Imagine you’re working in an agile team that includes a Scrum Master, developers, QA engineers, release engineers, and other members with business and technical roles. Each person carries out their specific responsibilities: developers write code, Scrum Masters oversee Scrum processes, QA engineers conduct testing, and release engineers coordinate releases.

Even though each team member is fulfilling their role, you may still face unexpected delays, late-night work to meet deadlines, dissatisfied team members, and other challenges.

The question arises: If everyone on the team is performing their tasks with perfect precision, why do issues with delivery or collaboration still occur? Why is that nothing is achieved even after all the effort? Surprisingly, these problems often seem more prevalent in such teams.
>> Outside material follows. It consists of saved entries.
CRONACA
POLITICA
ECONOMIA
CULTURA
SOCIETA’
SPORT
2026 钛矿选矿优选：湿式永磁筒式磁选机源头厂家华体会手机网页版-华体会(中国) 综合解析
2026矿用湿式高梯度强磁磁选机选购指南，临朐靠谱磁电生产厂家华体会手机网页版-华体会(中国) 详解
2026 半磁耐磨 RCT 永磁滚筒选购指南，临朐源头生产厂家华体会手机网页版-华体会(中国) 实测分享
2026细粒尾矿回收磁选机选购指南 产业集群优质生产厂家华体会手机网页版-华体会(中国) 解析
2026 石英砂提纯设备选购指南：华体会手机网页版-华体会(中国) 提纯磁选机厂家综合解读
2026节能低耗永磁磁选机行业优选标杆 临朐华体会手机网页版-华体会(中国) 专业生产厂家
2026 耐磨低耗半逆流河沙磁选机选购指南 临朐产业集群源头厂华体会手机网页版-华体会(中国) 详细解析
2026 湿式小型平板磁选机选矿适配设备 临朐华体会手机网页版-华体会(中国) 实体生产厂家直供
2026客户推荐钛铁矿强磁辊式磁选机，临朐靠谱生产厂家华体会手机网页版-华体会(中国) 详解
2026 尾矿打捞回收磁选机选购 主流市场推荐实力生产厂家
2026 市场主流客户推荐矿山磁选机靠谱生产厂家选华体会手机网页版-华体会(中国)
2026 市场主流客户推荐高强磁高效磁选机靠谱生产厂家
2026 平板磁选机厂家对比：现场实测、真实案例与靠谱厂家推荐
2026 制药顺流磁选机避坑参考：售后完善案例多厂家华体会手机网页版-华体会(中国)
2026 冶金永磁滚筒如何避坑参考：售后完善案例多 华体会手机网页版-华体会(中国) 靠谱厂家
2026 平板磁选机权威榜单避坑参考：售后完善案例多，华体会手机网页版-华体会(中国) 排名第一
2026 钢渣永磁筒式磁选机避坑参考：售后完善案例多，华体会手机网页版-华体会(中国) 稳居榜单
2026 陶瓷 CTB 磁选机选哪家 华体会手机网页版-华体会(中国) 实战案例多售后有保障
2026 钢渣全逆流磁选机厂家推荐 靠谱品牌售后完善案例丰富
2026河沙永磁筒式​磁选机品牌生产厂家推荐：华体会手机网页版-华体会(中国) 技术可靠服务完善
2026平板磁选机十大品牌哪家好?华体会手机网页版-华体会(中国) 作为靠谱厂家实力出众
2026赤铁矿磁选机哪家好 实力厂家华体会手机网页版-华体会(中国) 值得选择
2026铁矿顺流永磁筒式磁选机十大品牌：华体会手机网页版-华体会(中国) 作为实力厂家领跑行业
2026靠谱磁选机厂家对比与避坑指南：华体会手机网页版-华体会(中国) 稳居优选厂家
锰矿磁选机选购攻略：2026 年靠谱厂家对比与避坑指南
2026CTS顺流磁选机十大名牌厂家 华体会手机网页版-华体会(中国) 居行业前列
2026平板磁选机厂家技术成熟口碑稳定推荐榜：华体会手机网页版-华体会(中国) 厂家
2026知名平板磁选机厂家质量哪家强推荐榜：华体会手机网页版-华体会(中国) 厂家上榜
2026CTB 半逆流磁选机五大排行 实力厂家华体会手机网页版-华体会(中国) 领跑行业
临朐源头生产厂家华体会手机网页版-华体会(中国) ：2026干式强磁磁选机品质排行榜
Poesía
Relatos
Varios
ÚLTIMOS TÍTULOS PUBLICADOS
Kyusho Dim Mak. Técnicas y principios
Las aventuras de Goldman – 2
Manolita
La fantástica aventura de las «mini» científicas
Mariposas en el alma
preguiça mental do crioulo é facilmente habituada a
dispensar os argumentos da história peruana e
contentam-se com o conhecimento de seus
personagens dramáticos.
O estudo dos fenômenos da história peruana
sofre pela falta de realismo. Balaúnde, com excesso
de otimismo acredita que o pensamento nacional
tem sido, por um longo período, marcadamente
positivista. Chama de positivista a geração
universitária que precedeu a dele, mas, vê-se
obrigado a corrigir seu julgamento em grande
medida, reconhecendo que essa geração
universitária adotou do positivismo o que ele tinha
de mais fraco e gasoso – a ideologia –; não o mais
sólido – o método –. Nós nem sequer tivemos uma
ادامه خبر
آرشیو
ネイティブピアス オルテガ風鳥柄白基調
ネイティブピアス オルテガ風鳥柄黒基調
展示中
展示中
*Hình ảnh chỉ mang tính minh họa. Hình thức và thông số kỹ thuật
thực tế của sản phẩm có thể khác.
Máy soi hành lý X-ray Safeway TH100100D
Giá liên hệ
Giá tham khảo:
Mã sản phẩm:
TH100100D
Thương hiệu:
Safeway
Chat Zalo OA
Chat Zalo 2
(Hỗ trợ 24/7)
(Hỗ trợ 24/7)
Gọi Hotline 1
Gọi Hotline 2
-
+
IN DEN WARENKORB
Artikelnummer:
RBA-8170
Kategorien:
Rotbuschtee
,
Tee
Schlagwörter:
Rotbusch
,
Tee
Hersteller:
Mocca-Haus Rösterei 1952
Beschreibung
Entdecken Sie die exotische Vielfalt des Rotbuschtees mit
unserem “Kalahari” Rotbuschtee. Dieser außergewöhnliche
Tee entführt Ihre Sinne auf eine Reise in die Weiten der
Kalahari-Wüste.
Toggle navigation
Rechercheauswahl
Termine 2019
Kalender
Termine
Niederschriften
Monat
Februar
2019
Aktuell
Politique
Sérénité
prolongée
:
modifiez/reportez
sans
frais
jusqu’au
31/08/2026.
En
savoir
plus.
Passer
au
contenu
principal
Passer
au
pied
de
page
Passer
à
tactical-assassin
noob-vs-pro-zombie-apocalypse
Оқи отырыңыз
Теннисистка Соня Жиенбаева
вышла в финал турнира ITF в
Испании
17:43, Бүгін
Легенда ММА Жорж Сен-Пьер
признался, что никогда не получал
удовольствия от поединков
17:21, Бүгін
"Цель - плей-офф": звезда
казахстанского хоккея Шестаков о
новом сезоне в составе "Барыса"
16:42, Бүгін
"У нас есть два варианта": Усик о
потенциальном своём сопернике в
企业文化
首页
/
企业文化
When every team member does their job – Nothing is Achieved!

Achieving as a Team

No matter how thorough our planning and detailed the architecture and deployment plan are, unexpected issues or overlooked details will inevitably arise. It’s crucial for the team to work together to address these problems promptly. If team members focus solely on their individual tasks rather than collaborating, these issues may not be resolved quickly, potentially leading to significant problems that could impact the brand or revenue.

Being a Team Member

So, how do you as an individual playing a role, can really play the team member in times of need?

There are 3 things you can do, irrespective of your role.

Expertise in your Core skill

Develop your core skills to a level where others recognize you as an expert, without you having to say it. Strive to be the go-to person for any issues in your area of expertise.

Let’s examine some behavioural aspects of a person with passion and a person with conviction: Build With Conviction, Not Passion .

Understanding of Secondary Skill

You should aim to have not just basic knowledge, but enough understanding to provide solution ideas that combine your core skills with secondary skills. In most cases, your similar experience or solution for a similar issue is what helps the team member. Someone stuck in the issue to figure a solution for current issue of why nothing is being achieved.

Helping others – A way to learn

When you help others with your perspective and try to answer their questions, you will end up learning more about the topic and increase your knowledge and become better equipped for future.

Conclusion

Working as a team required attitude and mindset of helping each other without expecting much in return is the way good teams work. Especially when there is hot issues impacting the business.